An interesting issue is why the PhNR and its alterations in the
photopic ganzfeld flash ERG of POAG patients were not described
previously. Part of the reason may lie in the stimulus conditions that
were used. Whereas ERG studies often use broadband white test stimuli
on white backgrounds, we used red test flashes on a rod-saturating blue
background. We initially selected these conditions simply to ensure
photopic stimulation. However, in our macaque studies, we discovered
that the conditions elicited a prominent PhNR.
8 This does
not mean that stimuli
must be red flashes on a blue
background to produce PhNRs. In another study in macaques, 1.7 Hz
modulation of a diffuse white field on an RGB monitor (42° × 37°,
mean luminance of 45 cd/m
2) was found to be
adequate, although not optimal for producing PhNRs.
9 Further, in human subjects, Colotto et al.
36 recently
described PhNRs in normal and glaucomatous eyes in response to 2-Hz
modulation (92% contrast) of a 12° × 12° field on a computer
monitor (mean luminance 78 cd/m
2). Although PhNR
amplitudes for their normal subjects were quite small (approximately 2μ
V on average) compared to our present finding of approximately 20μ
V, PhNRs in patients with open angle glaucoma were reduced
significantly.
36 Finally, North et al.
37 recently reported that a PhNR that can be elicited with stimuli that
selectively produce S-cone driven responses is reduced significantly in
POAG patients. Our stimuli in the present study would have missed this
S-cone driven response.
Monochromatic full-field test stimuli may produce more obvious PhNRs
than broadband stimuli because they provide less opportunity for
inhibitory center-surround interactions in the responses of spectrally
opponent retinal ganglion cells. This could enhance ganglion cell
responses, and increase the PhNR. Further, when both background and
flash are both spectrally broadband, more opportunity exists for light
adaptation of the cone pathways that produce responses to the test
flashes. If inner retinal signals are adapted by backgrounds weaker
than those affecting outer retinal signals (e.g., Ref.

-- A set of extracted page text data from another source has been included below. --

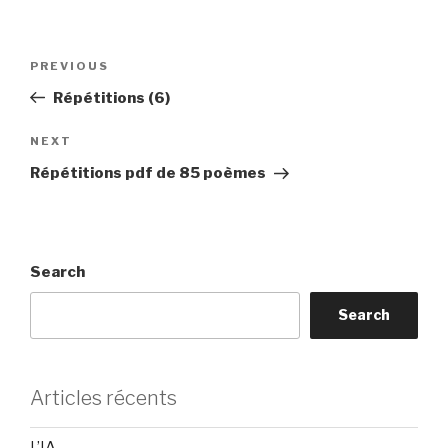
Post
Previous
PREVIOUS
navigation
Post
Répétitions (6)
Next
NEXT
Post
Répétitions pdf de 85 poèmes
Search
Search
Articles récents
L’IA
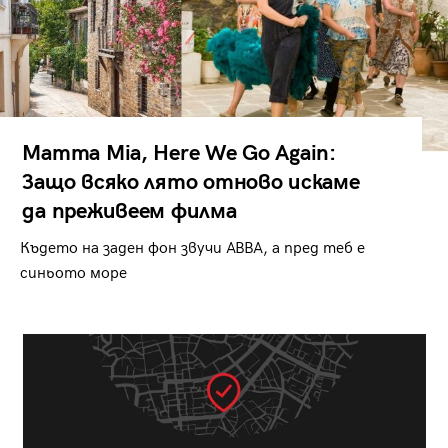
Mamma Mia, Here We Go Again:
Защо всяко лято отново искаме
да преживеем филма
Където на заден фон звучи ABBA, а пред теб е
синьото море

38 ), then signals originating from hyperpolarizing
bipolar cells, photoreceptors, and perhaps horizontal cells rather than
from ganglion cells would provide the dominant negative potentials in
the ERG. Supporting this suggestion is the pharmacological evidence
that distally generated negative potentials dominate in macaque
photopic ERGs when full field white flashes on white backgrounds are
used.
6
The recording conditions in our study also might have facilitated
detection of the PhNR. For instance, we did not filter low temporal
frequencies as is commonplace in ERG recordings in humans; we made DC
recordings that would not distort slower contributions to the ERG than
the a- and b-waves. With regard to electrode placement, whereas it is
quite common to make bipolar recordings of ERGs from one eye, we
recorded differentially across the eyes. This recording configuration
might be particularly good for PhNR recording. Consistent with this
idea, in their study of the optic nerve head component in the
multifocal ERG, Sutter and Bearse
39 pointed out that
placing a reference electrode on the nonstimulated eye provides a
conducting pathway for the optic nerve head component.